One side of the installation uses finished pieces of furniture, selected for HIX 2025 in collaboration with design studio Bell & Swift, while the other side features unfinished bespoke pieces which were designed and created for the event. They are deliberately unsettling, provocative, uncomfortable - glue oozing from the joints of a chair, brash neon paint on raw foam cut to create an angular chair. The unfinished sofa reveals the unseen structure below a polished piece. There are possibilities in each, with the opportunity to create something different and better
Furniture selected:
- Celeste lounge - upholstered in Agua Mystique Titan Emerald
- Bombo with Rope pouf - upholstered in Agua Mystique Titan Honey
- Tube table - black base, porcelain top
- Woody lounge - upholstered in Agua Mystique Pegasus Pewter
- Kronos table - black base & Palladio Moro top
Conform / Disrupt
The centre of the installation features screens which project pairs of opposing words - chosen to represent the Culture Clash theme, and as prompts to provoke discussion and creative thought.

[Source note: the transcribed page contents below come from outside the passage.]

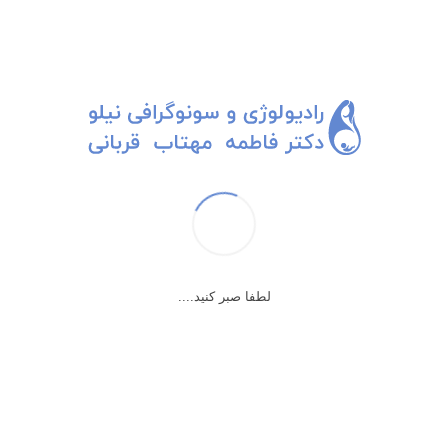
پر از زندگی
صدای نالان دختر هرچند دقیقه یک بار میاد که میگه مادرم سنش بالاست،
نشستن سخته براش. ببرینش داخل.
لطفا صبر کنید....
نگاهی به برگه ش میندازم. ۷۲ ساله س، سونوگرافی ترانس واژینال داره.
به بچه ها میگم زودتر بیارنش، سنش بالاست، نَمونه بین جوون ها.
با قدمهای سریع و محکم میاد داخل و فرز و سریع میره رو تخت. موقع
آمادگی هم چست و چالاکه، خیلی بیشتر از خیلی از جوونترها.
موقع سونوگرافی نگاهش میکنم: ریزه میزه س و کوچولو، با چشمهایی براق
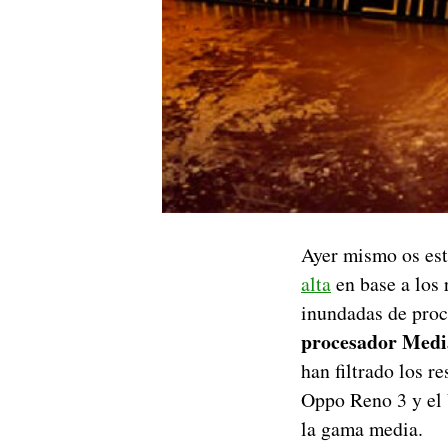
Ayer mismo os es
alta
en base a los 
inundadas de proc
procesador Medi
han filtrado los r
Oppo Reno 3 y el 
la gama media.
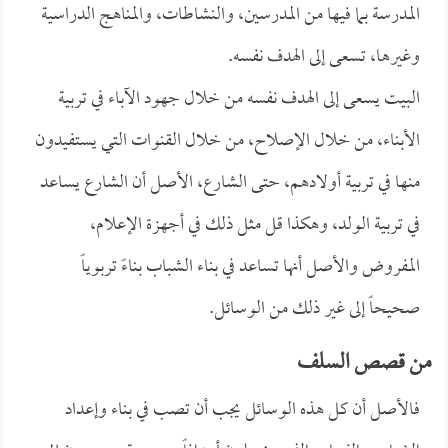
المدرسة بما فيها من المدرسين، والنشاطات، والمناهج الدراسية
وغيرها، تسعى إلى الهدف نفسه.
البيت يسعى إلى الهدف نفسه من خلال جهود الآباء في تربية
الأبناء، من خلال الإصلاح، من خلال القنوات التي يستفيدون
منها في تربية أولادهم، حتى الشارع، الأصل أن الشارع يساعد
في تربية الولد، وهكذا قل مثل ذلك في أجهزة الإعلام،
المفروض والأصل أنها تساعد في بناء الشباب بناءً تربوياً
صحيحاً إلى غير ذلك من الوسائل.
من قصص السلف
فالأصل أن كل هذه الوسائل يجب أن تصب في بناء وإعداد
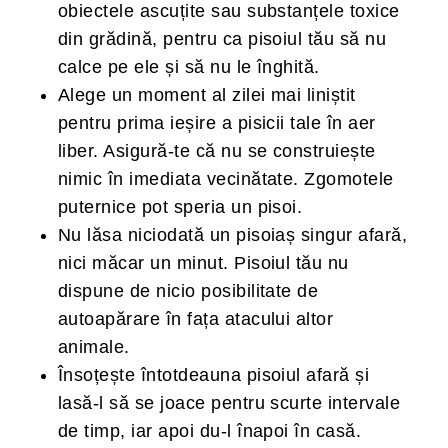
obiectele ascuțite sau substanțele toxice
din grădină, pentru ca pisoiul tău să nu
calce pe ele și să nu le înghită.
Alege un moment al zilei mai liniștit
pentru prima ieșire a pisicii tale în aer
liber. Asigură-te că nu se construiește
nimic în imediata vecinătate. Zgomotele
puternice pot speria un pisoi.
Nu lăsa niciodată un pisoiaș singur afară,
nici măcar un minut. Pisoiul tău nu
dispune de nicio posibilitate de
autoapărare în fața atacului altor
animale.
Însoțește întotdeauna pisoiul afară și
lasă-l să se joace pentru scurte intervale
de timp, iar apoi du-l înapoi în casă.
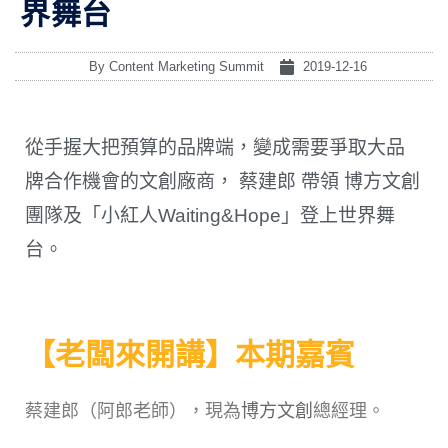
界舞台
By
Content Marketing Summit
2019-12-16
從手握大把預算的品牌端，變成需要爭取大品
牌合作機會的文創廠商， 蔡建郎 帶領 博方文創
團隊及「小紅人Waiting&Hope」登上世界舞
台。
【老闆來開講】本期嘉賓
蔡建郎（阿郎老師），現為
博方文創
總經理。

Each of the pairs is relevant to the creative process and invites discussion, debate and prompt conversation. A set of custom playing cards was created, using the same set of opposing words, along with a line for each designed to promote creative thought, challenge a conventional way of thinking and stimulate discussion. Reflecting the Dylan lyric, these cards help show ‘there’s always a sense in trying’.
From Render to Reality
As the concept for What Else Can You Show Me? took shape, the rendering process became an essential part of turning the installation from an idea into a fully resolved experience. Working closely with Bell & Swift, we developed a series of visual studies that explored the tension between the two sides of the installation, finished versus unfinished, refined versus raw. Early renders allowed us to test the monochrome palette, experiment with spatial layout and refine how the two opposing worlds would sit in deliberate friction with one another. As the visuals evolved, so did the narrative: the glue-seeping chair, the neon-cut foam, the exposed sofa structure all emerged through rounds of iterative sketching, 3D modelling and collaborative critique.
This back-and-forth, mirroring the very culture clash the installation celebrates, helped us distil the final design into something bold, provocative and cohesive. By the time the final renders were complete, we weren’t just illustrating a concept; we were defining the atmosphere, attitude and energy that visitors now encounter in the installation itself.